_What you should do_
Please reproduce the listing below exactly, leaving out every picture.

_Listed records_
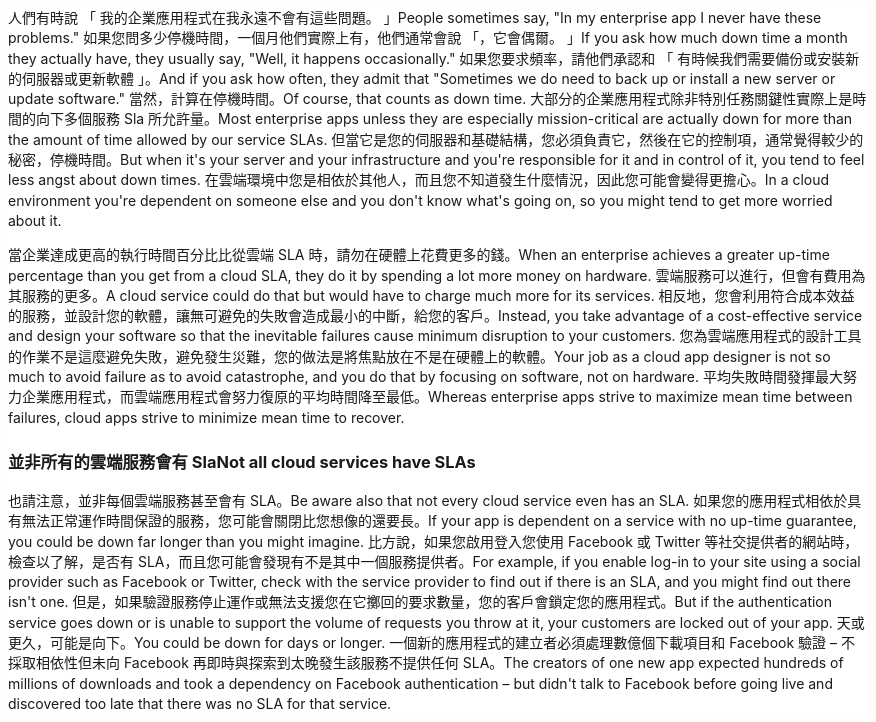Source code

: <span data-ttu-id="a209e-179">人們有時說 「 我的企業應用程式在我永遠不會有這些問題。 」</span><span class="sxs-lookup"><span data-stu-id="a209e-179">People sometimes say, "In my enterprise app I never have these problems."</span></span> <span data-ttu-id="a209e-180">如果您問多少停機時間，一個月他們實際上有，他們通常會說 「，它會偶爾。 」</span><span class="sxs-lookup"><span data-stu-id="a209e-180">If you ask how much down time a month they actually have, they usually say, "Well, it happens occasionally."</span></span> <span data-ttu-id="a209e-181">如果您要求頻率，請他們承認和 「 有時候我們需要備份或安裝新的伺服器或更新軟體 」。</span><span class="sxs-lookup"><span data-stu-id="a209e-181">And if you ask how often, they admit that "Sometimes we do need to back up or install a new server or update software."</span></span> <span data-ttu-id="a209e-182">當然，計算在停機時間。</span><span class="sxs-lookup"><span data-stu-id="a209e-182">Of course, that counts as down time.</span></span> <span data-ttu-id="a209e-183">大部分的企業應用程式除非特別任務關鍵性實際上是時間的向下多個服務 Sla 所允許量。</span><span class="sxs-lookup"><span data-stu-id="a209e-183">Most enterprise apps unless they are especially mission-critical are actually down for more than the amount of time allowed by our service SLAs.</span></span> <span data-ttu-id="a209e-184">但當它是您的伺服器和基礎結構，您必須負責它，然後在它的控制項，通常覺得較少的秘密，停機時間。</span><span class="sxs-lookup"><span data-stu-id="a209e-184">But when it's your server and your infrastructure and you're responsible for it and in control of it, you tend to feel less angst about down times.</span></span> <span data-ttu-id="a209e-185">在雲端環境中您是相依於其他人，而且您不知道發生什麼情況，因此您可能會變得更擔心。</span><span class="sxs-lookup"><span data-stu-id="a209e-185">In a cloud environment you're dependent on someone else and you don't know what's going on, so you might tend to get more worried about it.</span></span>

<span data-ttu-id="a209e-186">當企業達成更高的執行時間百分比比從雲端 SLA 時，請勿在硬體上花費更多的錢。</span><span class="sxs-lookup"><span data-stu-id="a209e-186">When an enterprise achieves a greater up-time percentage than you get from a cloud SLA, they do it by spending a lot more money on hardware.</span></span> <span data-ttu-id="a209e-187">雲端服務可以進行，但會有費用為其服務的更多。</span><span class="sxs-lookup"><span data-stu-id="a209e-187">A cloud service could do that but would have to charge much more for its services.</span></span> <span data-ttu-id="a209e-188">相反地，您會利用符合成本效益的服務，並設計您的軟體，讓無可避免的失敗會造成最小的中斷，給您的客戶。</span><span class="sxs-lookup"><span data-stu-id="a209e-188">Instead, you take advantage of a cost-effective service and design your software so that the inevitable failures cause minimum disruption to your customers.</span></span> <span data-ttu-id="a209e-189">您為雲端應用程式的設計工具的作業不是這麼避免失敗，避免發生災難，您的做法是將焦點放在不是在硬體上的軟體。</span><span class="sxs-lookup"><span data-stu-id="a209e-189">Your job as a cloud app designer is not so much to avoid failure as to avoid catastrophe, and you do that by focusing on software, not on hardware.</span></span> <span data-ttu-id="a209e-190">平均失敗時間發揮最大努力企業應用程式，而雲端應用程式會努力復原的平均時間降至最低。</span><span class="sxs-lookup"><span data-stu-id="a209e-190">Whereas enterprise apps strive to maximize mean time between failures, cloud apps strive to minimize mean time to recover.</span></span>

### <a name="not-all-cloud-services-have-slas"></a><span data-ttu-id="a209e-191">並非所有的雲端服務會有 Sla</span><span class="sxs-lookup"><span data-stu-id="a209e-191">Not all cloud services have SLAs</span></span>

<span data-ttu-id="a209e-192">也請注意，並非每個雲端服務甚至會有 SLA。</span><span class="sxs-lookup"><span data-stu-id="a209e-192">Be aware also that not every cloud service even has an SLA.</span></span> <span data-ttu-id="a209e-193">如果您的應用程式相依於具有無法正常運作時間保證的服務，您可能會關閉比您想像的還要長。</span><span class="sxs-lookup"><span data-stu-id="a209e-193">If your app is dependent on a service with no up-time guarantee, you could be down far longer than you might imagine.</span></span> <span data-ttu-id="a209e-194">比方說，如果您啟用登入您使用 Facebook 或 Twitter 等社交提供者的網站時，檢查以了解，是否有 SLA，而且您可能會發現有不是其中一個服務提供者。</span><span class="sxs-lookup"><span data-stu-id="a209e-194">For example, if you enable log-in to your site using a social provider such as Facebook or Twitter, check with the service provider to find out if there is an SLA, and you might find out there isn't one.</span></span> <span data-ttu-id="a209e-195">但是，如果驗證服務停止運作或無法支援您在它擲回的要求數量，您的客戶會鎖定您的應用程式。</span><span class="sxs-lookup"><span data-stu-id="a209e-195">But if the authentication service goes down or is unable to support the volume of requests you throw at it, your customers are locked out of your app.</span></span> <span data-ttu-id="a209e-196">天或更久，可能是向下。</span><span class="sxs-lookup"><span data-stu-id="a209e-196">You could be down for days or longer.</span></span> <span data-ttu-id="a209e-197">一個新的應用程式的建立者必須處理數億個下載項目和 Facebook 驗證 – 不採取相依性但未向 Facebook 再即時與探索到太晚發生該服務不提供任何 SLA。</span><span class="sxs-lookup"><span data-stu-id="a209e-197">The creators of one new app expected hundreds of millions of downloads and took a dependency on Facebook authentication – but didn't talk to Facebook before going live and discovered too late that there was no SLA for that service.</span></span>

_Task response_
Source code

: <span data-ttu-id="a209e-179">人們有時說 「 我的企業應用程式在我永遠不會有這些問題。 」</span><span class="sxs-lookup"><span data-stu-id="a209e-179">People sometimes say, "In my enterprise app I never have these problems."</span></span> <span data-ttu-id="a209e-180">如果您問多少停機時間，一個月他們實際上有，他們通常會說 「，它會偶爾。 」</span><span class="sxs-lookup"><span data-stu-id="a209e-180">If you ask how much down time a month they actually have, they usually say, "Well, it happens occasionally."</span></span> <span data-ttu-id="a209e-181">如果您要求頻率，請他們承認和 「 有時候我們需要備份或安裝新的伺服器或更新軟體 」。</span><span class="sxs-lookup"><span data-stu-id="a209e-181">And if you ask how often, they admit that "Sometimes we do need to back up or install a new server or update software."</span></span> <span data-ttu-id="a209e-182">當然，計算在停機時間。</span><span class="sxs-lookup"><span data-stu-id="a209e-182">Of course, that counts as down time.</span></span> <span data-ttu-id="a209e-183">大部分的企業應用程式除非特別任務關鍵性實際上是時間的向下多個服務 Sla 所允許量。</span><span class="sxs-lookup"><span data-stu-id="a209e-183">Most enterprise apps unless they are especially mission-critical are actually down for more than the amount of time allowed by our service SLAs.</span></span> <span data-ttu-id="a209e-184">但當它是您的伺服器和基礎結構，您必須負責它，然後在它的控制項，通常覺得較少的秘密，停機時間。</span><span class="sxs-lookup"><span data-stu-id="a209e-184">But when it's your server and your infrastructure and you're responsible for it and in control of it, you tend to feel less angst about down times.</span></span> <span data-ttu-id="a209e-185">在雲端環境中您是相依於其他人，而且您不知道發生什麼情況，因此您可能會變得更擔心。</span><span class="sxs-lookup"><span data-stu-id="a209e-185">In a cloud environment you're dependent on someone else and you don't know what's going on, so you might tend to get more worried about it.</span></span>

<span data-ttu-id="a209e-186">當企業達成更高的執行時間百分比比從雲端 SLA 時，請勿在硬體上花費更多的錢。</span><span class="sxs-lookup"><span data-stu-id="a209e-186">When an enterprise achieves a greater up-time percentage than you get from a cloud SLA, they do it by spending a lot more money on hardware.</span></span> <span data-ttu-id="a209e-187">雲端服務可以進行，但會有費用為其服務的更多。</span><span class="sxs-lookup"><span data-stu-id="a209e-187">A cloud service could do that but would have to charge much more for its services.</span></span> <span data-ttu-id="a209e-188">相反地，您會利用符合成本效益的服務，並設計您的軟體，讓無可避免的失敗會造成最小的中斷，給您的客戶。</span><span class="sxs-lookup"><span data-stu-id="a209e-188">Instead, you take advantage of a cost-effective service and design your software so that the inevitable failures cause minimum disruption to your customers.</span></span> <span data-ttu-id="a209e-189">您為雲端應用程式的設計工具的作業不是這麼避免失敗，避免發生災難，您的做法是將焦點放在不是在硬體上的軟體。</span><span class="sxs-lookup"><span data-stu-id="a209e-189">Your job as a cloud app designer is not so much to avoid failure as to avoid catastrophe, and you do that by focusing on software, not on hardware.</span></span> <span data-ttu-id="a209e-190">平均失敗時間發揮最大努力企業應用程式，而雲端應用程式會努力復原的平均時間降至最低。</span><span class="sxs-lookup"><span data-stu-id="a209e-190">Whereas enterprise apps strive to maximize mean time between failures, cloud apps strive to minimize mean time to recover.</span></span>

### <a name="not-all-cloud-services-have-slas"></a><span data-ttu-id="a209e-191">並非所有的雲端服務會有 Sla</span><span class="sxs-lookup"><span data-stu-id="a209e-191">Not all cloud services have SLAs</span></span>

<span data-ttu-id="a209e-192">也請注意，並非每個雲端服務甚至會有 SLA。</span><span class="sxs-lookup"><span data-stu-id="a209e-192">Be aware also that not every cloud service even has an SLA.</span></span> <span data-ttu-id="a209e-193">如果您的應用程式相依於具有無法正常運作時間保證的服務，您可能會關閉比您想像的還要長。</span><span class="sxs-lookup"><span data-stu-id="a209e-193">If your app is dependent on a service with no up-time guarantee, you could be down far longer than you might imagine.</span></span> <span data-ttu-id="a209e-194">比方說，如果您啟用登入您使用 Facebook 或 Twitter 等社交提供者的網站時，檢查以了解，是否有 SLA，而且您可能會發現有不是其中一個服務提供者。</span><span class="sxs-lookup"><span data-stu-id="a209e-194">For example, if you enable log-in to your site using a social provider such as Facebook or Twitter, check with the service provider to find out if there is an SLA, and you might find out there isn't one.</span></span> <span data-ttu-id="a209e-195">但是，如果驗證服務停止運作或無法支援您在它擲回的要求數量，您的客戶會鎖定您的應用程式。</span><span class="sxs-lookup"><span data-stu-id="a209e-195">But if the authentication service goes down or is unable to support the volume of requests you throw at it, your customers are locked out of your app.</span></span> <span data-ttu-id="a209e-196">天或更久，可能是向下。</span><span class="sxs-lookup"><span data-stu-id="a209e-196">You could be down for days or longer.</span></span> <span data-ttu-id="a209e-197">一個新的應用程式的建立者必須處理數億個下載項目和 Facebook 驗證 – 不採取相依性但未向 Facebook 再即時與探索到太晚發生該服務不提供任何 SLA。</span><span class="sxs-lookup"><span data-stu-id="a209e-197">The creators of one new app expected hundreds of millions of downloads and took a dependency on Facebook authentication – but didn't talk to Facebook before going live and discovered too late that there was no SLA for that service.</span></span>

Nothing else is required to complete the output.